The company remains committed to the weekly calls. “It accomplished the goal of being out in front of investors and providing information,” McGee told Dow Jones Newswires.
The company is looking at other ways to get its message out, recognizing that—flattering profiles of its chairman notwithstanding—the company has done an inadequate job of explaining what it does.
Says McGee, “I think one of the things we could have done better, one of things people don’t recognize about Tyco, is that we make real products that we sell to real people for real cash. But a lot of people don’t understand what we do. If we had been more proactive about having people understand our business, how we affect people’s lives, we might not have such a problem.”
That’s why Tyco is currently planning a corporate advertising campaign—under consideration before the current crisis, McGree says, but accelerated in recent weeks—created by Bozell Worldwide and modeled, to a certain extent, after the long-running ad campaign of another conglomerate.
“A lot of people don’t understand what GE does, but they know there’s something there,” says McGee, who declined to discuss the content of the campaign except to say, “If you look at our products and who uses our product, it includes firemen and doctors and people who touch your life every day. You can see our products out there.”
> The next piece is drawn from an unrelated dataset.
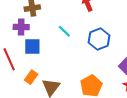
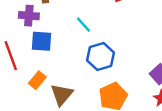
blue hexagon: (99, 39) -> (100, 56), moved

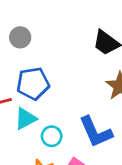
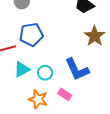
cyan triangle: (26, 119) -> (22, 69), moved

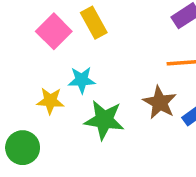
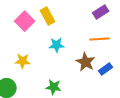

One possible situation is raising the profile of the individual business units, which have generally taken a back seat to the overall corporate reputation.
The company has also stepped up its internal communication, recognizing that employees were among the hardest hit when Enron went under, and understanding the importance of keeping employees informed—and focused on their jobs.
McGee concedes there has been some business disruption. “When your stock drops there’s a tendency to talk about what’s going on. But our employee communications activities have focused on getting our people to focus on the task at hand, providing our customers with the quality service they are used to. But our people have been through this before, and they got back to normal very quickly.”